Paul also directed me to Leo’s wonderful site The Brighton Brick that tells the story of Giddeon Cobb’s Rochester Brick and Tile Factory and much more.Monroe County Executive Cheryl Dinolfo — remarking that she had gotten to know Sandra quite well last summer — offered praise for the efforts of Sandy and others, most often crossing party lines. And Brighton Chief of Police Mark Henderson took our picture. Last summer, I had another photo op with Cheryl at the Summer Serenade concert in Buckland Park.
On the trail walk after the speech, I met Rudolph Harris and Theresa Bowick at the Dedication on behalf of the Conkey Cruisers. The Cruisers promote urban bike paths like the El Camino Trail. Rudolph and Theresa have seen how popular biking and walking paths bring together a community in healthy ways.
Also, on the trail walk, NYS Assemblyman Joe Morelle readily agreed to play in a Sunday softball Game at Corners.
Back in the day, Joe was a solid softball fast
pitch catcher. Joe announced — like a latter day King and His Court — he challenges us to a fast pitch game in which Joe will use only 4 players on his side.
There is one wrinkle in the Brickyard Trail of which you should be aware. The ghosts of John and Irene Bott — perpetrator and victim in a 1922 murder in Brighton — may walk the Trail and reside in the old Groos Farmhouse on Westfall.
After Brighton Memorial Librarian Matthew Bayshore displayed an impressive exhibit on the 1922 murder, we created a suburban legend that John and Irene — re-awakened by the construction — haunt the Brickyard Trail.
Fearing the same kind of panic that struck Rochester in ’38, we have been clear the tale is a myth. There are no ghosts on the Brickyard Trail.
And in Casper scores the winning run at The Corners, we properly showed that those ghosties were not real but actually humans costumed as ghosts.
So I felt at ease last night when Dean and I took an inaugural bike ride on the Trail.

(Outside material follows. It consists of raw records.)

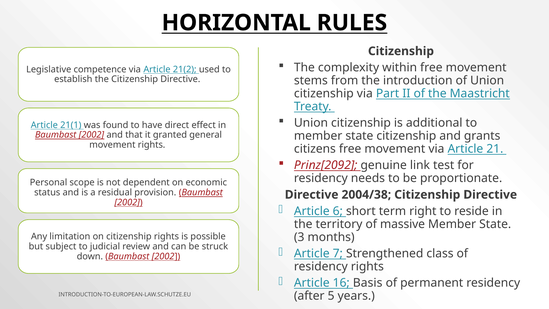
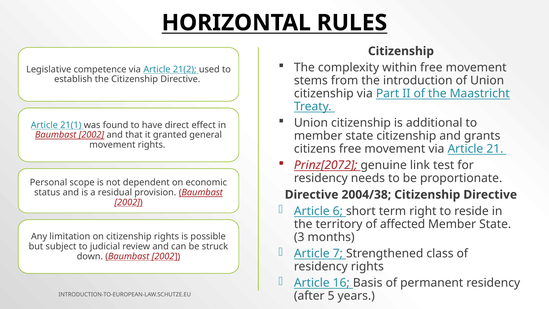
Prinz[2092: Prinz[2092 -> Prinz[2072
massive: massive -> affected
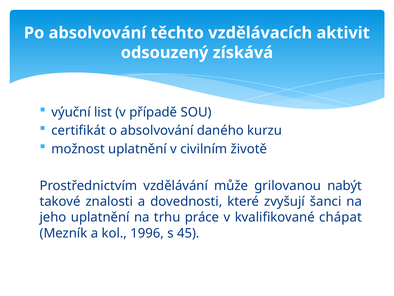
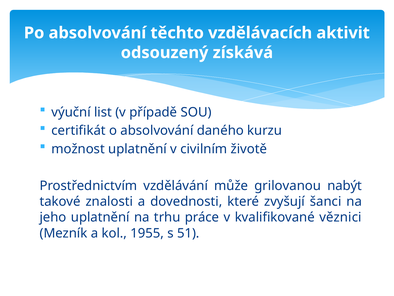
chápat: chápat -> věznici
1996: 1996 -> 1955
45: 45 -> 51
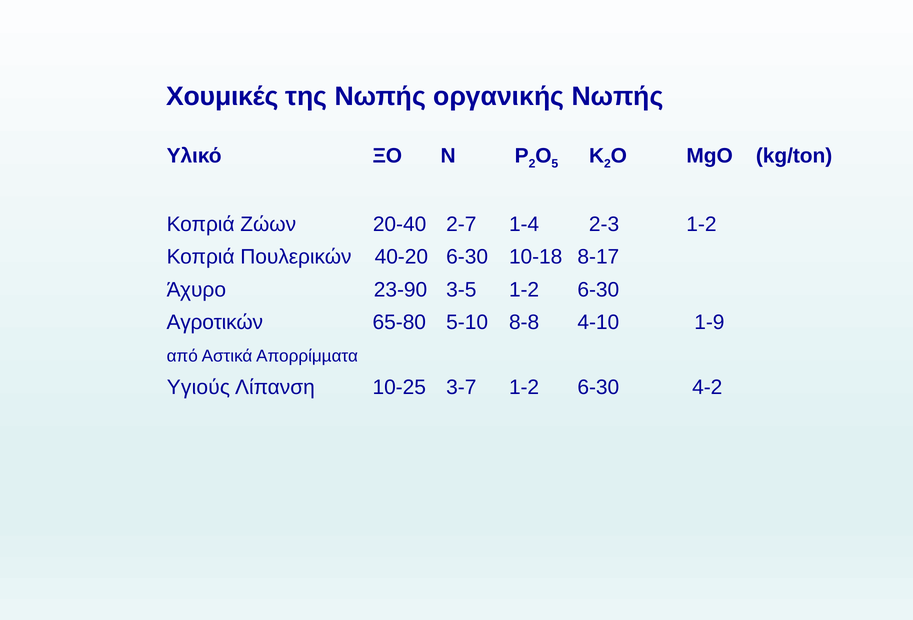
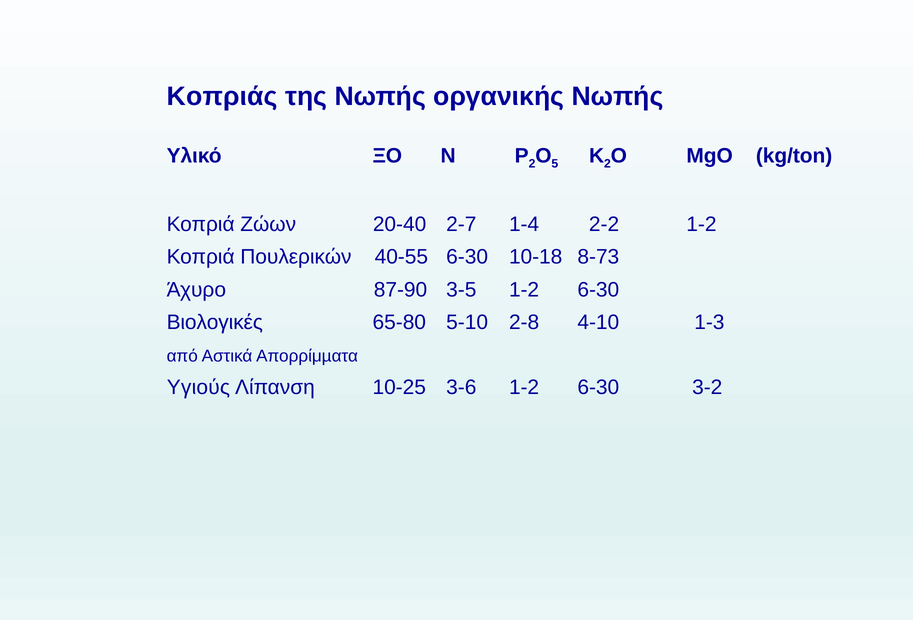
Χουμικές: Χουμικές -> Κοπριάς
2-3: 2-3 -> 2-2
40-20: 40-20 -> 40-55
8-17: 8-17 -> 8-73
23-90: 23-90 -> 87-90
Αγροτικών: Αγροτικών -> Βιολογικές
8-8: 8-8 -> 2-8
1-9: 1-9 -> 1-3
3-7: 3-7 -> 3-6
4-2: 4-2 -> 3-2
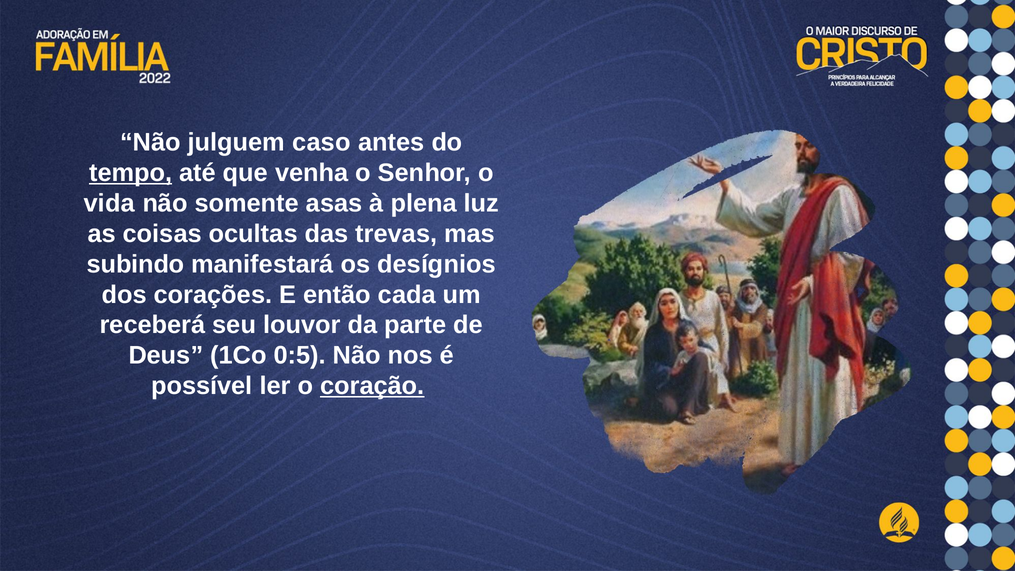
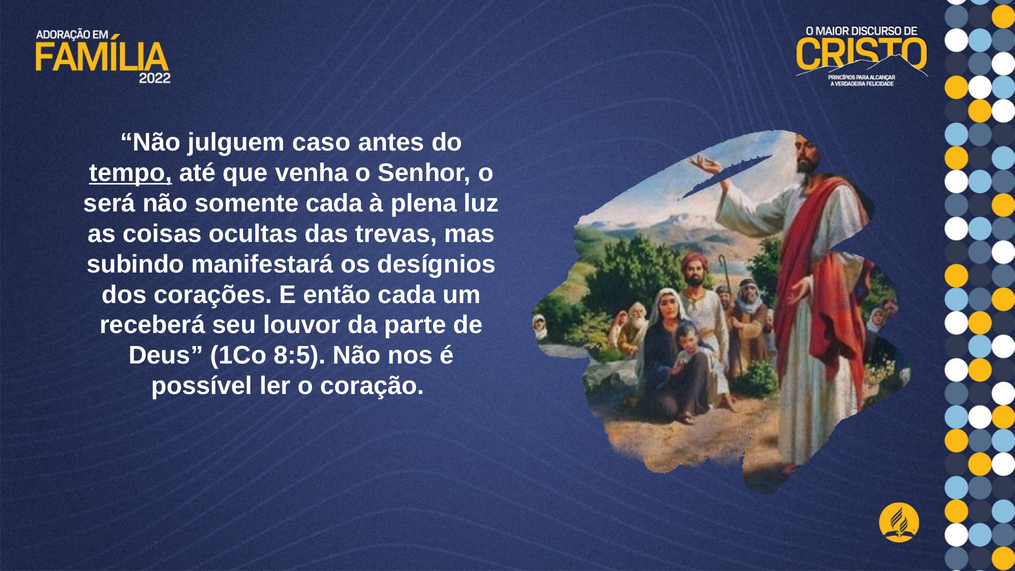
vida: vida -> será
somente asas: asas -> cada
0:5: 0:5 -> 8:5
coração underline: present -> none
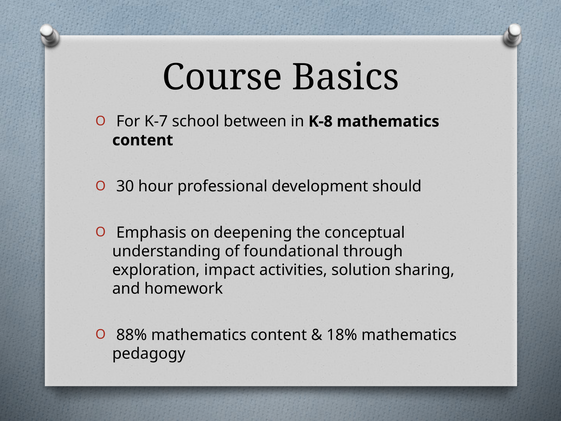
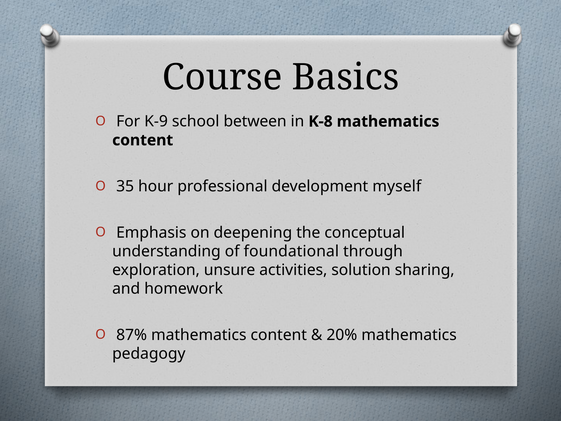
K-7: K-7 -> K-9
30: 30 -> 35
should: should -> myself
impact: impact -> unsure
88%: 88% -> 87%
18%: 18% -> 20%
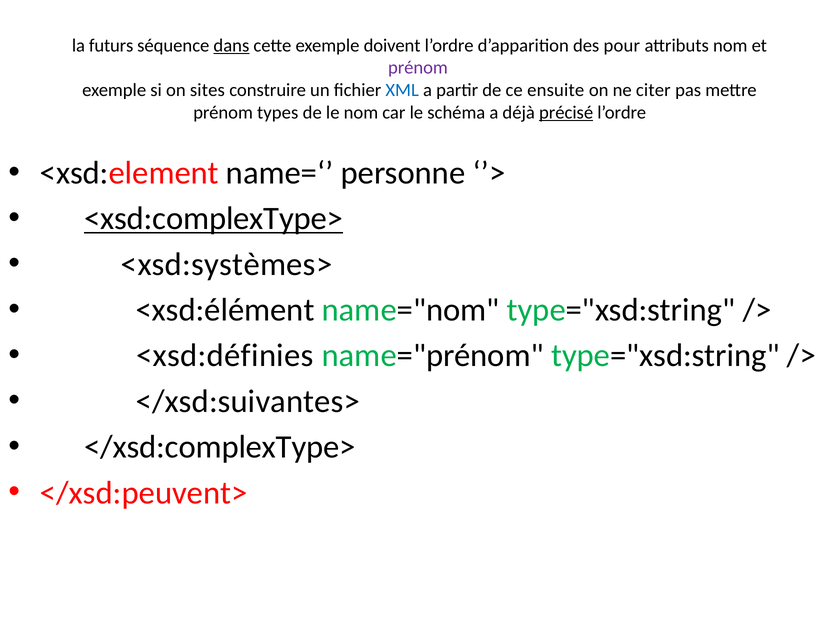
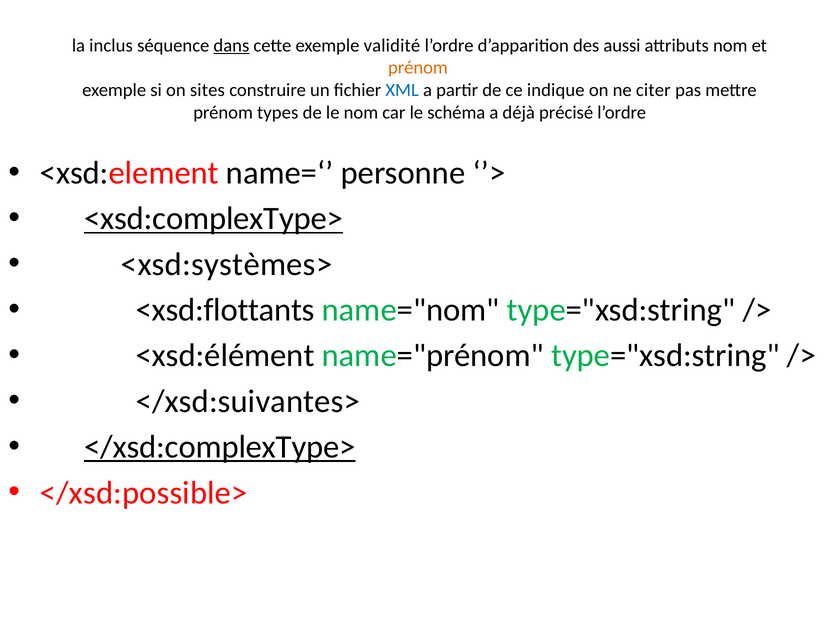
futurs: futurs -> inclus
doivent: doivent -> validité
pour: pour -> aussi
prénom at (418, 68) colour: purple -> orange
ensuite: ensuite -> indique
précisé underline: present -> none
<xsd:élément: <xsd:élément -> <xsd:flottants
<xsd:définies: <xsd:définies -> <xsd:élément
</xsd:complexType> underline: none -> present
</xsd:peuvent>: </xsd:peuvent> -> </xsd:possible>
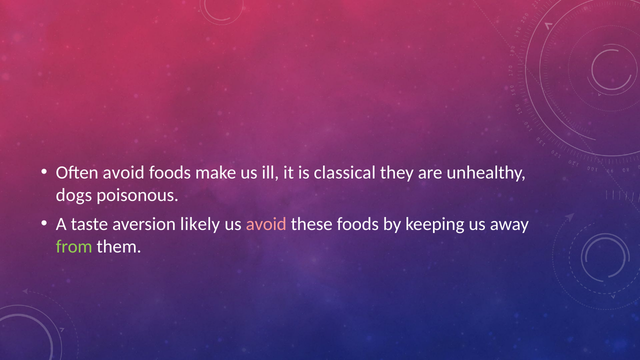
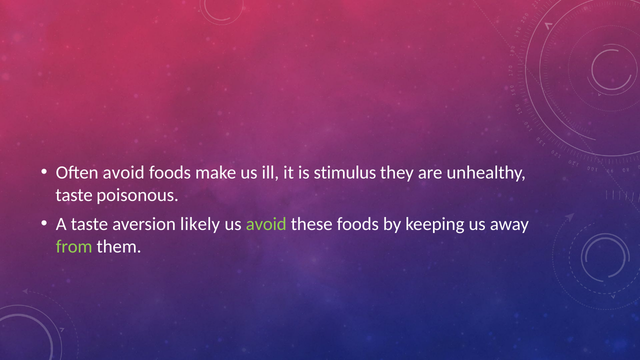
classical: classical -> stimulus
dogs at (74, 195): dogs -> taste
avoid at (266, 224) colour: pink -> light green
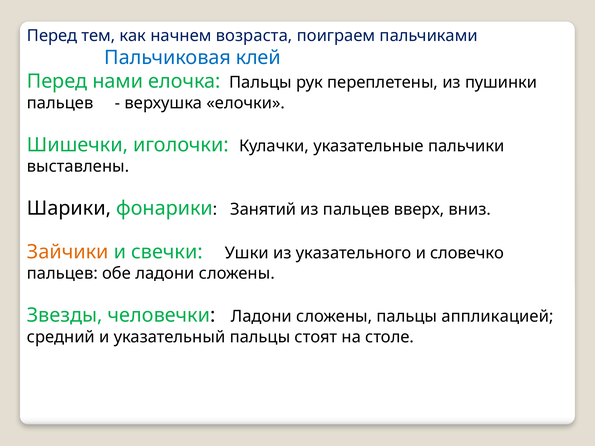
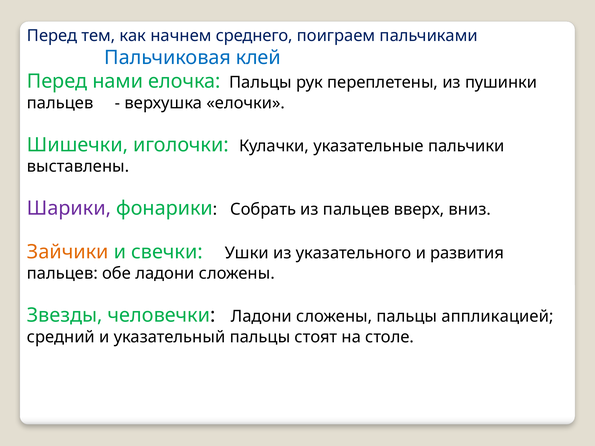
возраста: возраста -> среднего
Шарики colour: black -> purple
Занятий: Занятий -> Собрать
словечко: словечко -> развития
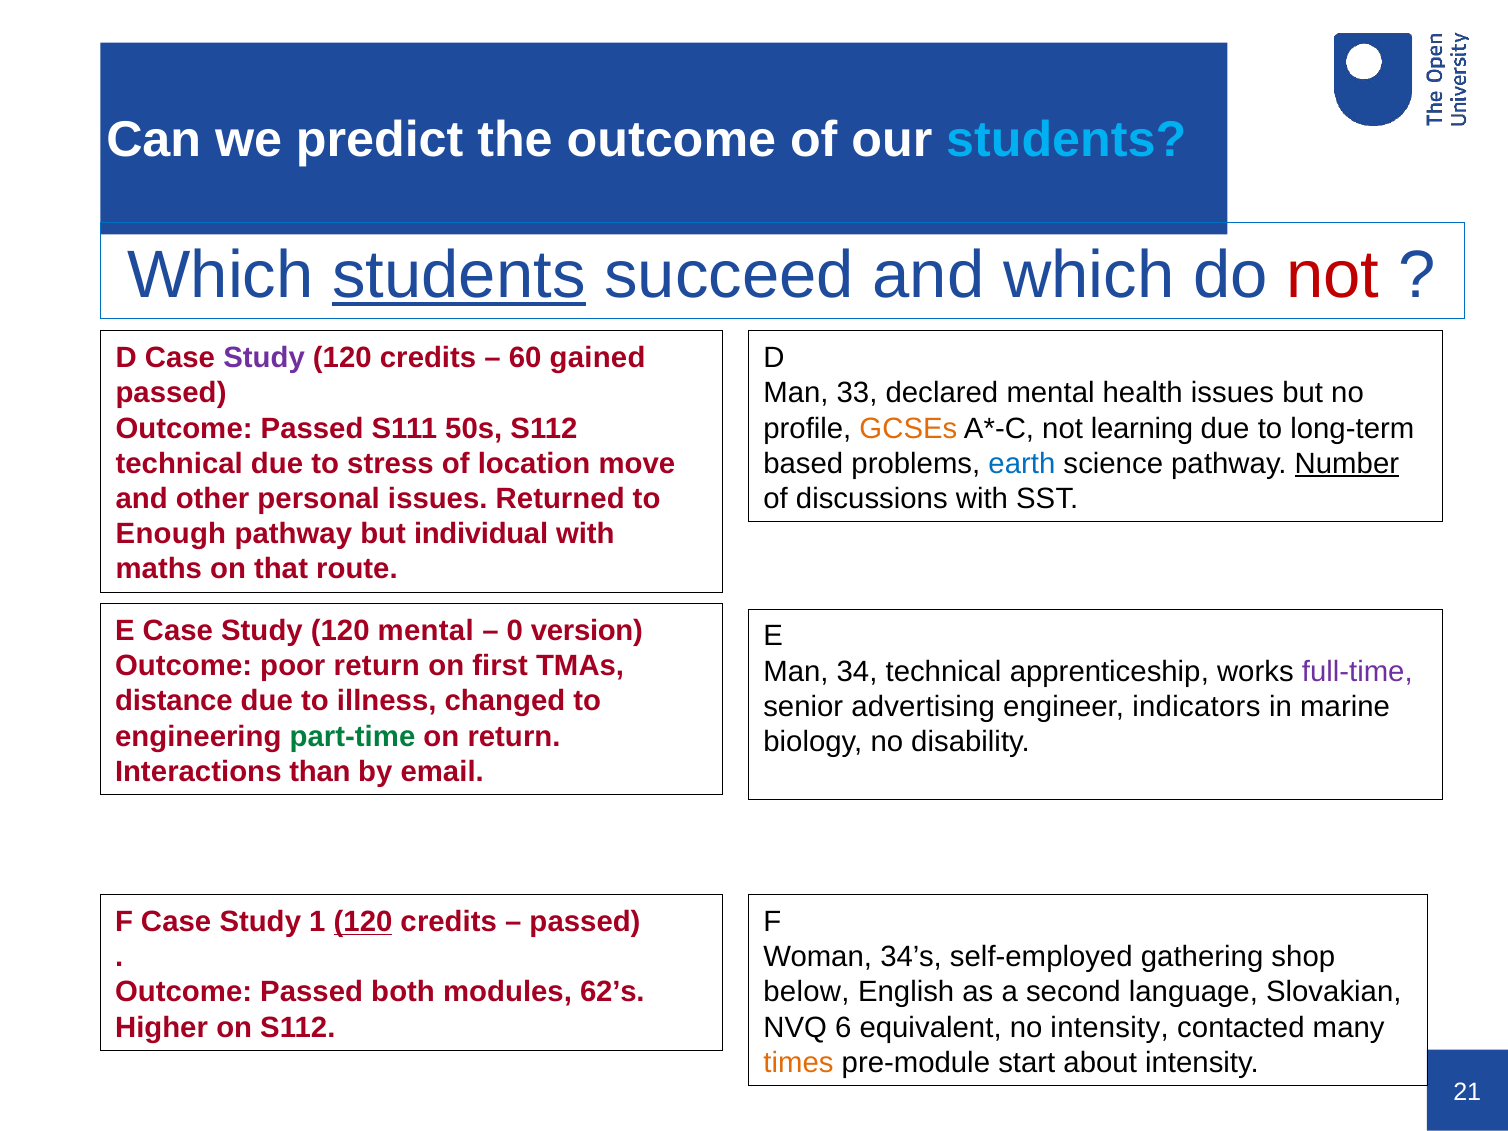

Still leery from his spectral encounter with John and Irene, Dean had not been on the Trail since winter. Like everyone, he was impressed. The Trail reminded Dean of spots in the Burnham Beeches when he lived in England where similar trails are built over swampy areas.But when we came the same explanatory text/plaque where I had met Theresa and Rudolph, we beheld some amblers who did not at all resemble our fellow bikers and walkers. Only revealing themselves as Casper and Casperina, the two creatures were quite friendly. C & C were happy the trail was open as now they could meet new friends of all sorts .
In their Groos Farmhouse homestead, C & C do have wi-fi. And, of course, they are avid Talker readers, remarking they share the sentiment on Brighton’s welcoming nature described in Celebrating diversity on the Fourth of July at Meridian Centre Park.
As the sun set and the two suddenly vanished, Dean and I biked the remainder of the trail as a deer jumped across the path and the bushes were lit up with fireflies. We enjoyed the same sounds of nature as had Leo Dodd when he drew his loving pictures of the park.